[WORK TO BE COMPLETED] The records that follow are to be given again exactly, with their pictures omitted.
· · · ·
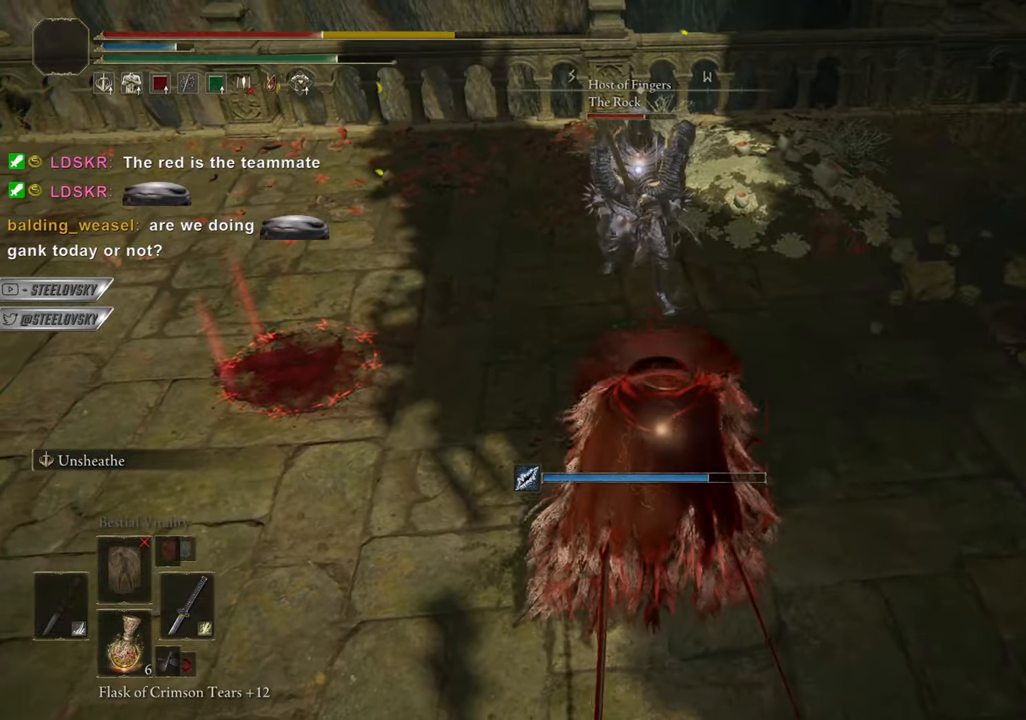
{"buttons": [], "left_stick": "up-left", "right_stick": "center", "events": [[117, "L1", "down"], [117, "left_stick", "up-left"], [284, "L1", "up"], [401, "L1", "down"], [484, "L1", "up"]]}
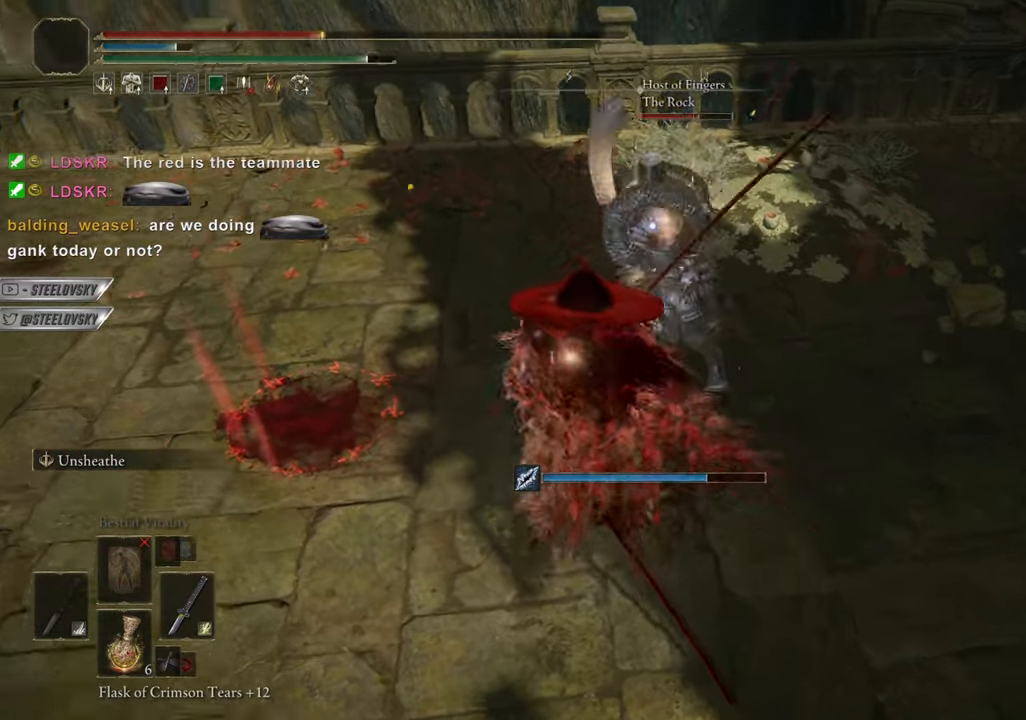
{"buttons": [], "left_stick": "left", "right_stick": "center", "events": [[117, "left_stick", "left"], [133, "CIRCLE", "down"], [200, "CIRCLE", "up"], [384, "R3", "down"], [417, "right_stick", "up-right"], [500, "R3", "up"], [500, "right_stick", "center"]]}
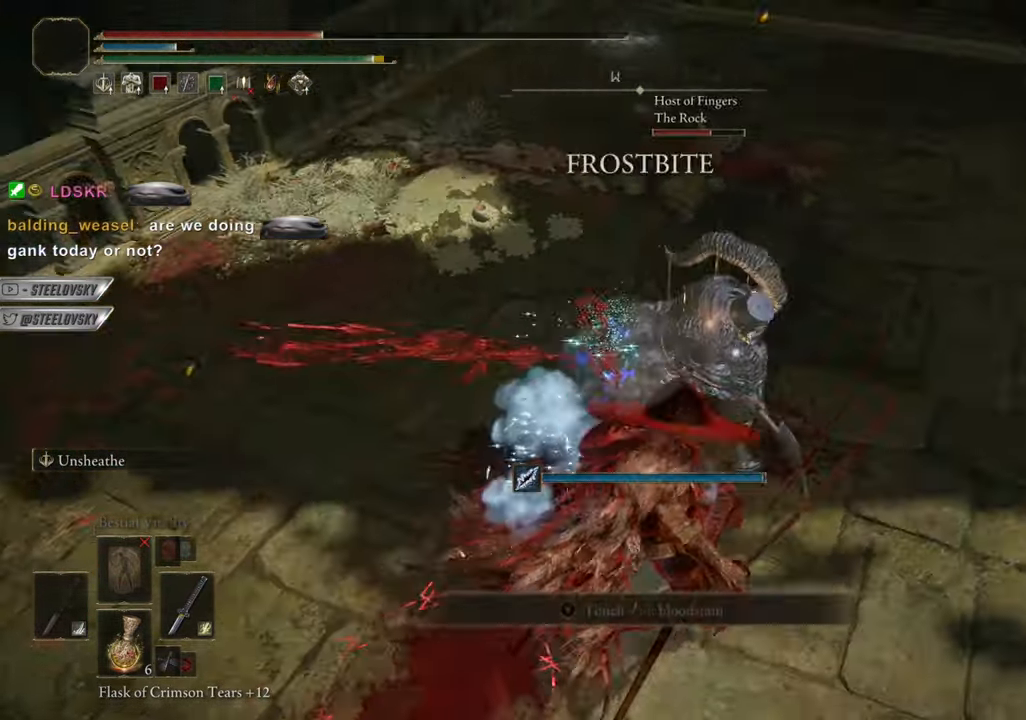
{"buttons": [], "left_stick": "down", "right_stick": "center", "events": [[201, "left_stick", "down"]]}
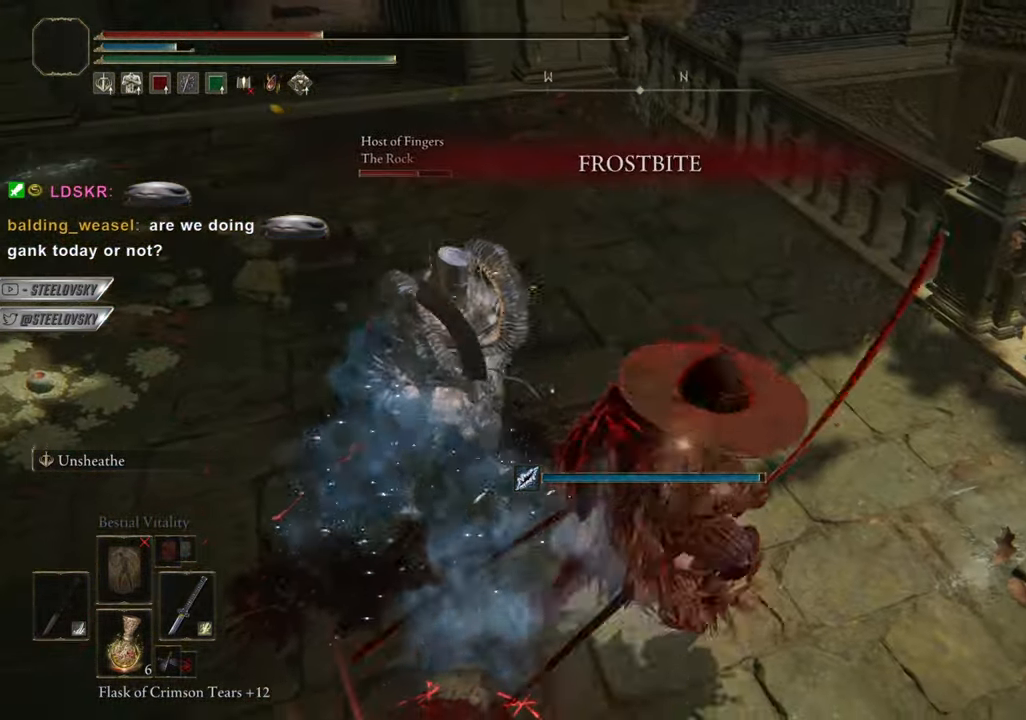
{"buttons": ["CIRCLE"], "left_stick": "down", "right_stick": "center", "events": [[217, "CIRCLE", "down"]]}
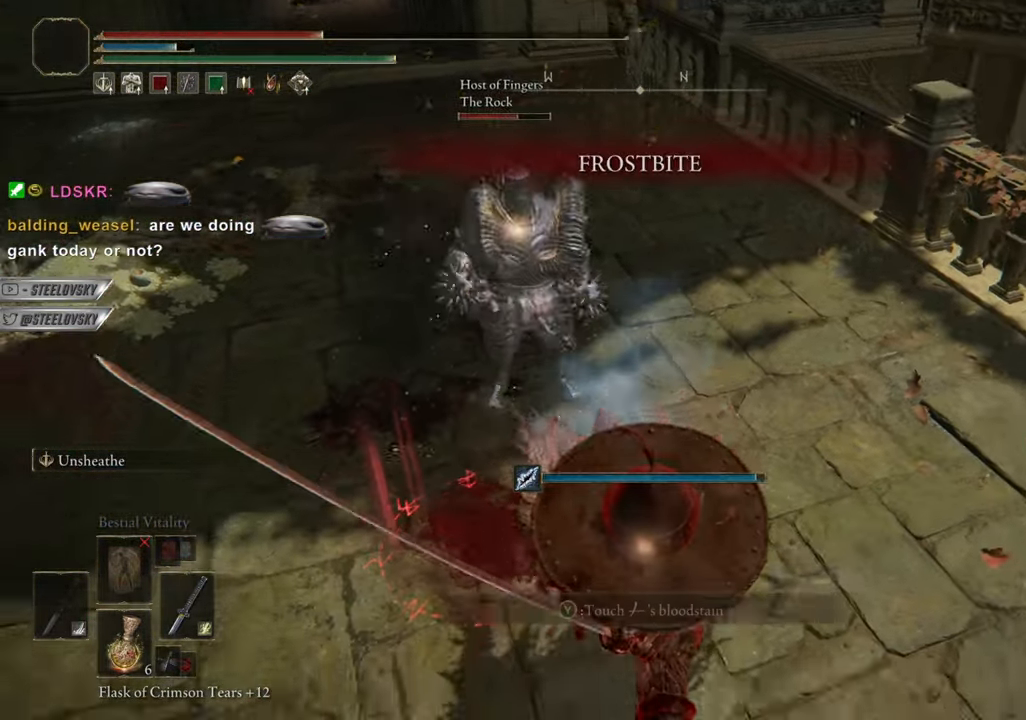
{"buttons": [], "left_stick": "down", "right_stick": "center", "events": [[434, "CIRCLE", "up"]]}
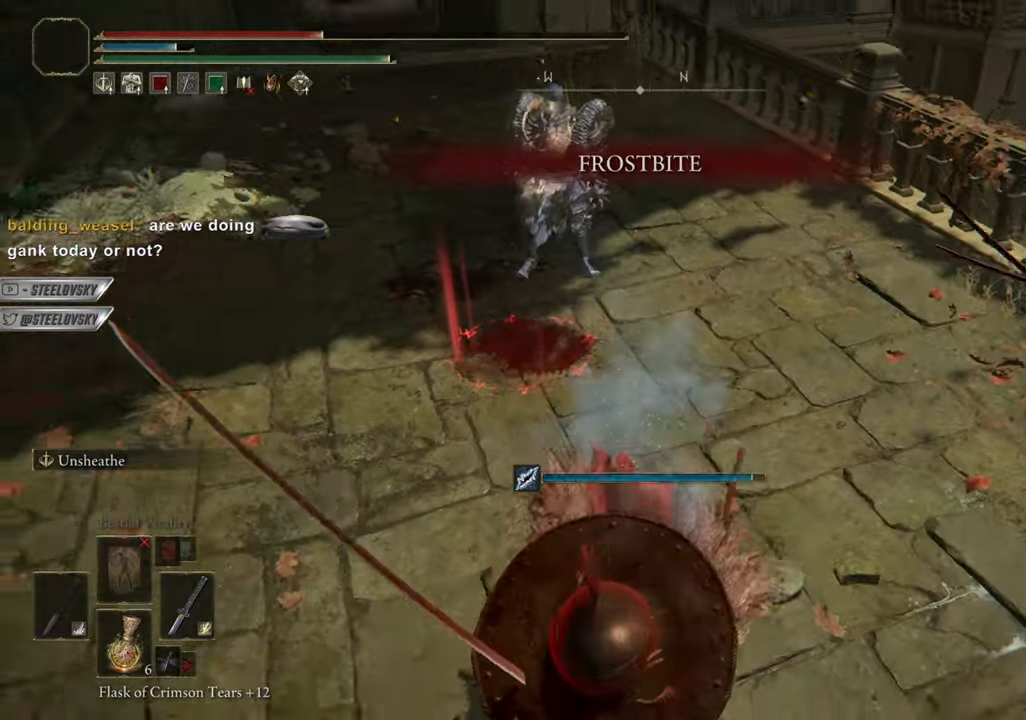
{"buttons": [], "left_stick": "left", "right_stick": "center", "events": [[167, "left_stick", "left"], [200, "CIRCLE", "down"], [334, "CIRCLE", "up"]]}
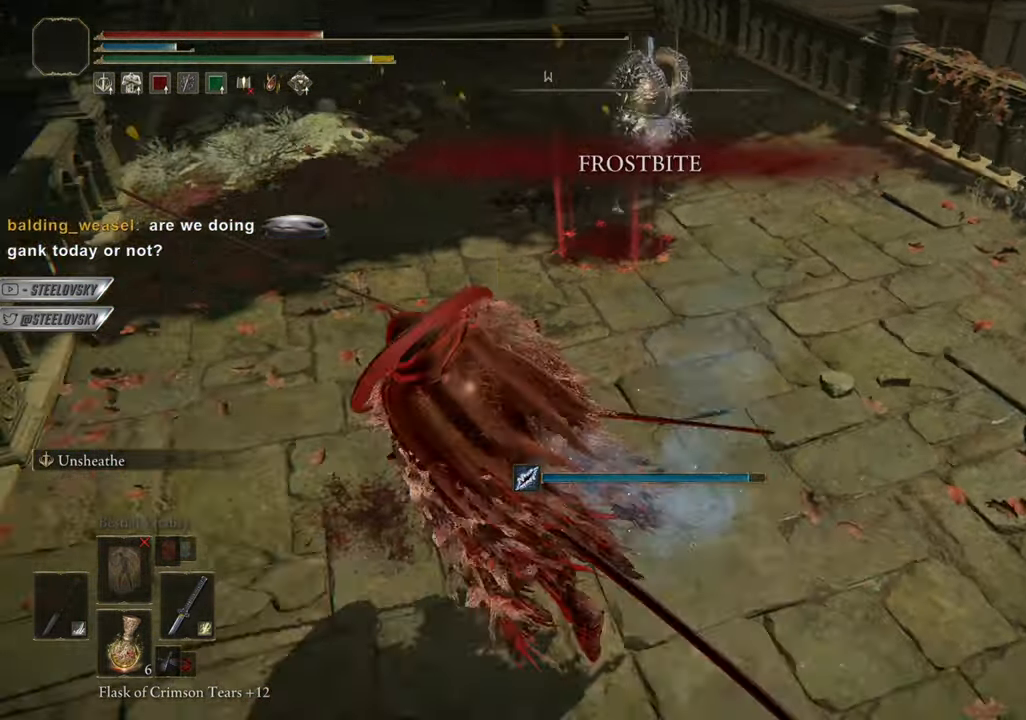
{"buttons": [], "left_stick": "center", "right_stick": "center", "events": [[167, "left_stick", "center"], [201, "R3", "down"], [317, "R3", "up"]]}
· · · ·
[YOUR SOLUTION]
{"buttons": [], "left_stick": "up-left", "right_stick": "center", "events": [[117, "L1", "down"], [117, "left_stick", "up-left"], [284, "L1", "up"], [401, "L1", "down"], [484, "L1", "up"]]}
{"buttons": [], "left_stick": "left", "right_stick": "center", "events": [[117, "left_stick", "left"], [133, "CIRCLE", "down"], [200, "CIRCLE", "up"], [384, "R3", "down"], [417, "right_stick", "up-right"], [500, "R3", "up"], [500, "right_stick", "center"]]}
{"buttons": [], "left_stick": "down", "right_stick": "center", "events": [[201, "left_stick", "down"]]}
{"buttons": ["CIRCLE"], "left_stick": "down", "right_stick": "center", "events": [[217, "CIRCLE", "down"]]}
{"buttons": [], "left_stick": "down", "right_stick": "center", "events": [[434, "CIRCLE", "up"]]}
{"buttons": [], "left_stick": "left", "right_stick": "center", "events": [[167, "left_stick", "left"], [200, "CIRCLE", "down"], [334, "CIRCLE", "up"]]}
{"buttons": [], "left_stick": "center", "right_stick": "center", "events": [[167, "left_stick", "center"], [201, "R3", "down"], [317, "R3", "up"]]}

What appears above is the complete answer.